Propaedeutikum Artikel Netzneutralität aus der wirtschaftlichen Sicht

magdalena.giegler.uni-linz, 20. November 2016, 10:40

Was bedeutet Netzneutralität eigentlich?

Netzneutralität bedeutet die diskriminierungsfreie Datenübermittlung im Netz und den diskriminierungsfreien Zugang zu Inhalten und Anwendungen. (vgl. Q1) 

Anders ausgedrückt heißt dass: „dass Internet-Anbieter alle Datenpakete gleichberechtigt durch ihre Leitungen schicken, egal woher sie stammen oder welchen Inhalt sie haben.“ (Q2)

Tim Berners Lee sagte schon in den frühen Phasen des Web, dass der Grundgedanke des Internets eine freie, unzensierte und gleichberechtige Nutzung sein soll. Diese Neutralität soll die Freiheit des Internets, Meinungsfreiheit, Innovationskraft und Chancengleichheit generieren.  (vgl. Q3)

 

Die Rundfunk und Telekom Regulierungs-GmbH definiert das Prinzip der Netzneutralität als Grundsatz wie folgt:

 

  • „Die Regulierungsbehörde steht für ein offenes Internet mit niedrigen Eintrittsbarrieren, in dem jeder Endkunde bzw. Content and Application Provider (CAP) die Möglichkeit hat:

 

  • Inhalte seiner Wahl zu senden und empfangen,

 

  • Services und Applikationen seiner Wahl bereitzustellen bzw. zu nutzen sowie

 

  • Endgeräte (Hardware) und Programme (Software) seiner Wahl zu nutzen.“ (Q4)

SCHRIFTLICHE AUFGABE A: Geben Sie alle Zeilen unterhalb dieser Aufgabe unverändert wieder, lassen Sie die Bilder dabei jedoch weg.

DATENSÄTZE:
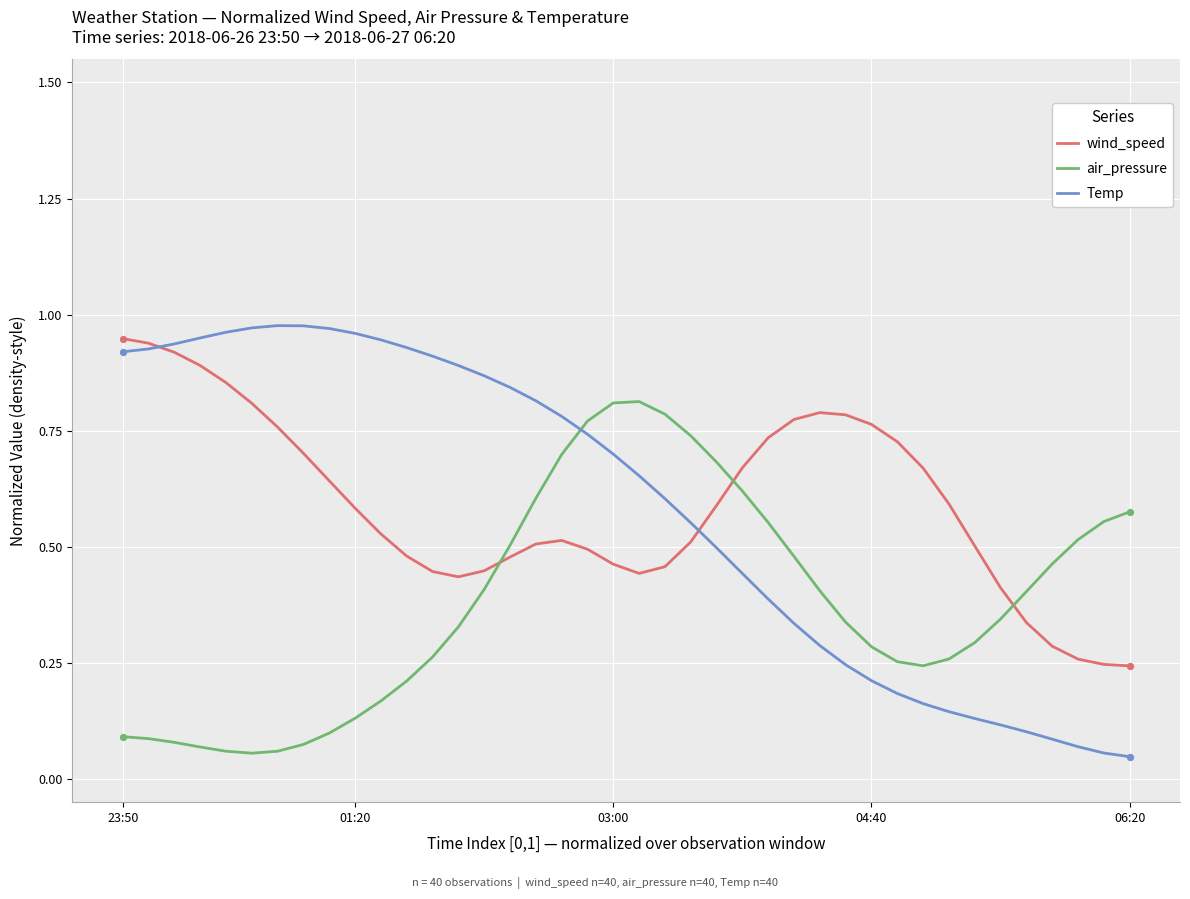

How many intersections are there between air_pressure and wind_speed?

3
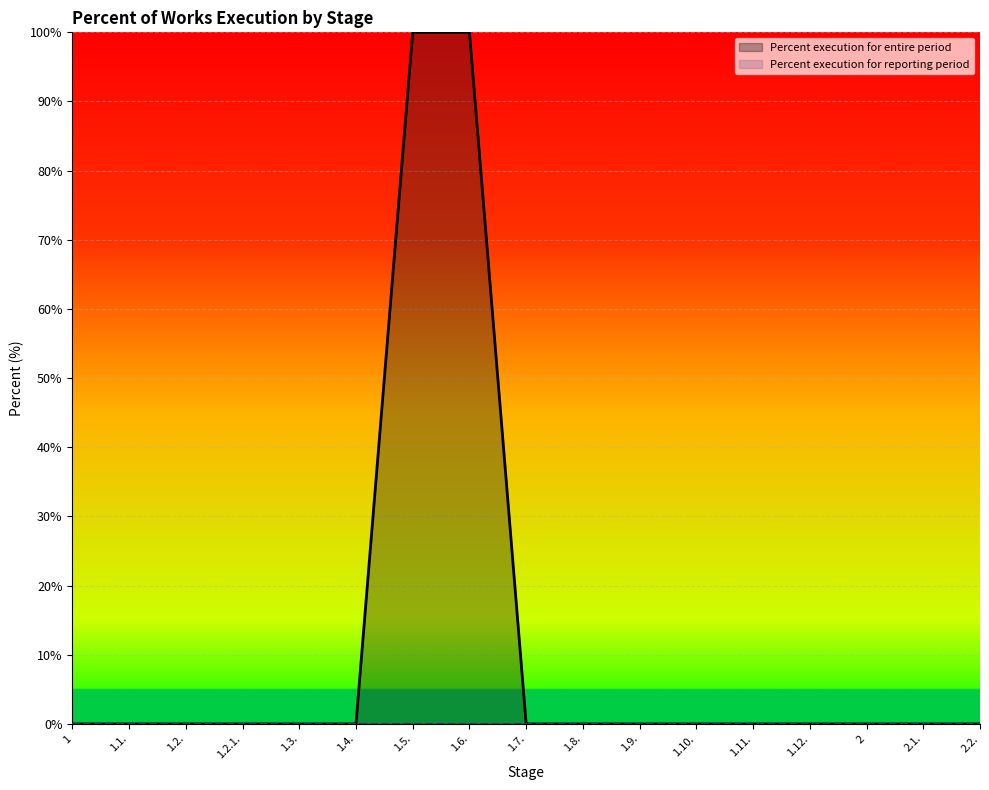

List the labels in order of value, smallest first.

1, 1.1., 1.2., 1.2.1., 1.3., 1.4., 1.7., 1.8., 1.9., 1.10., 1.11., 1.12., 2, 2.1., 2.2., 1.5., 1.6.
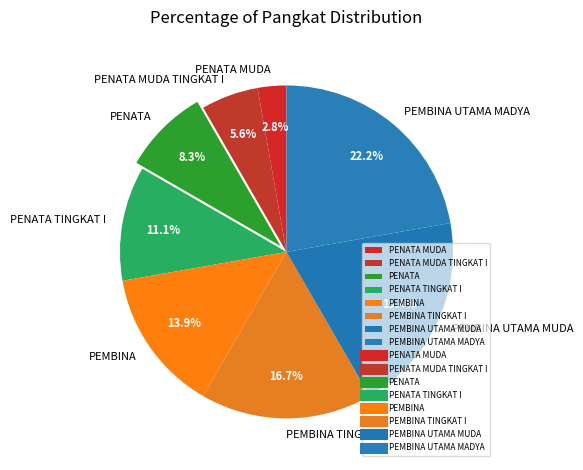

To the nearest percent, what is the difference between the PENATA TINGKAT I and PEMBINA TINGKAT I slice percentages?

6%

SCHRIFTLICHE AUFGABE B: Was soll die Neutralität laut dem Text zur Netzneutralität generieren?

LÖSUNG A:
How many intersections are there between air_pressure and wind_speed?

3

List the labels in order of value, smallest first.

1, 1.1., 1.2., 1.2.1., 1.3., 1.4., 1.7., 1.8., 1.9., 1.10., 1.11., 1.12., 2, 2.1., 2.2., 1.5., 1.6.

To the nearest percent, what is the difference between the PENATA TINGKAT I and PEMBINA TINGKAT I slice percentages?

6%

LÖSUNG B: Die Freiheit des Internets, Meinungsfreiheit, Innovationskraft und Chancengleichheit.